大人のADHD
「感情のコントロールが苦手」
当院では18歳以上の方を対象に発達障害の診断・治療を行っております。
大人のADHDで見られやすい「衝動買い・浪費」について解説します
なぜ感情のコントロールが苦手?
大人のADHDでは、感情のコントロールの苦手さが、単なる性格の問題ではなく、衝動性や注意の切り替えのしづらさと関係していることがあります。
ADHDの方では、不安、いら立ち、落ち込みといった気持ちが強く動いたときに、その変化に気づいて落ち着くまでの時間をとることが難しく、気分がそのまま言動に出やすいことがあります。
また、気になることがあると意識がそこに強く向きやすく、嫌な出来事や相手の言葉を引きずりやすいこともあります。
さらに、疲労やストレスがたまっていると、もともとの特性が目立ちやすくなり、普段なら受け流せることでも強く反応してしまうことがあります。
そのため、感情のコントロールの難しさは、気持ちの弱さではなく、感情が動いたときにブレーキをかけにくい特性として理解することが大切です。
感情のコントロールが難しくなる場面
感情のコントロールの難しさは、疲れているとき、余裕がないとき、予定どおりに進まないときに強く出やすくなります。
たとえば、仕事や家事で疲れがたまっているとき、急な予定変更があったとき、思いどおりに物事が進まないときには、いら立ちや不安が強くなりやすくなります。
また、注意がそれやすい方では、会話の中で相手の言葉の一部分だけが強く気になったり、否定されたように感じたりして、その場で気持ちが大きく動いてしまうことがあります。
さらに、忙しさやストレスが重なると、自分の気持ちを整理する余裕がなくなり、言いすぎる、急に落ち込む、その場から離れたくなるといった反応が出やすくなります。
こうした場面では、感情そのものよりも、疲労や環境の負荷が引き金になっていることも少なくありません。
感情をコントロールするための対策例
① 気持ちが動いたときの“きっかけ”を言葉にする
感情が強く動いたときは、その場で自分に「今、何が引っかかったんだろう」と問いかけてみます。
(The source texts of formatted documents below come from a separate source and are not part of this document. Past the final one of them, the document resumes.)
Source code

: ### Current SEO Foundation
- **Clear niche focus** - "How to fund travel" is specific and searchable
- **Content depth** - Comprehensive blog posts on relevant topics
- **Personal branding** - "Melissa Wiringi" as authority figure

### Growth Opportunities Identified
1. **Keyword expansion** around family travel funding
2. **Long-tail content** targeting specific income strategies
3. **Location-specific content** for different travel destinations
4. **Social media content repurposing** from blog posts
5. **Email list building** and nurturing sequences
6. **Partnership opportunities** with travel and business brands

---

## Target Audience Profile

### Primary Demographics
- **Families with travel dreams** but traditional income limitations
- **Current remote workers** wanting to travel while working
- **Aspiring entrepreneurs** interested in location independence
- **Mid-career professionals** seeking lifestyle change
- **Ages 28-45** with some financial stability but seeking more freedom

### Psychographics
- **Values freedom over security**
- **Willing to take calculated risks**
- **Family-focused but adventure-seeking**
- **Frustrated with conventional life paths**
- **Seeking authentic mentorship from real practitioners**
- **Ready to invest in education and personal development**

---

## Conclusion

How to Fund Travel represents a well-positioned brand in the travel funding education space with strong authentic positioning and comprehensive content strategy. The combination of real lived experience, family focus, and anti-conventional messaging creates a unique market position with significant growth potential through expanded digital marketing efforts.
たとえば、「急に予定が変わった」「否定されたように感じた」「疲れていて余裕がなかった」など、きっかけを短く言葉にするだけでも、気持ちに飲み込まれにくくなることがあります。感情そのものをすぐ消そうとするより、まず何に反応したのかを整理することが大切です。
② その場で答えを出そうとしない
いら立ちや不安が強いときは、その場で言い返す、判断する、結論を出すことがかえって悪循環につながりやすくなります。そういうときは、「今は返事を急がない」「少し時間をおいてから考える」と決めておく方法が役立ちます。会話なら「少し整理してから返します」と伝える、メッセージならすぐ送らず下書きにしておくなど、反応を少し後ろにずらすだけでも、言いすぎや後悔を減らしやすくなります。
③ 疲れているときの“崩れやすさ”を前提にする
感情のコントロールは、その人の性格だけでなく、疲労やストレスの影響を強く受けます。疲れている日、忙しい日、睡眠不足の日は、普段よりいら立ちやすくなることを前提にして、予定を詰め込みすぎない、刺激の多い場面を減らす、一人で落ち着ける時間を作るなどの調整が大切です。「今日は崩れやすい日かもしれない」と先に意識しておくだけでも、感情に振り回されにくくなることがあります。
受診を考えたほうが良いケース
気持ちの波やいら立ちは誰にでもありますが、その反応が強くて自分でも困っている場合や、生活や人間関係に繰り返し影響が出ている場合には、一度相談を考えてよい状態です。
たとえば、些細なことで強く怒ってしまう、あとから言いすぎたと後悔することが多い、気分が大きく落ち込みやすい、感情が高ぶると仕事や家事が手につかなくなる、といったことが続く場合です。
また、感情のコントロールの難しさだけでなく、先延ばし、忘れ物、衝動買い、過食、会話で言いすぎてしまうなど、ほかにもADHDの特性に関連する困りごとが重なっている場合には、背景に発達特性が関わっていることがあります。
さらに、疲労、不眠、不安、抑うつ、強いストレスがあると、感情の揺れがより強く出やすくなります。
「性格だから仕方ない」と一人で抱え込まず、同じことで何度も困っているときや、自分を責める気持ちが強くなっているときは、背景を整理して自分に合った対策を考えるためにも、受診が役立つことがあります。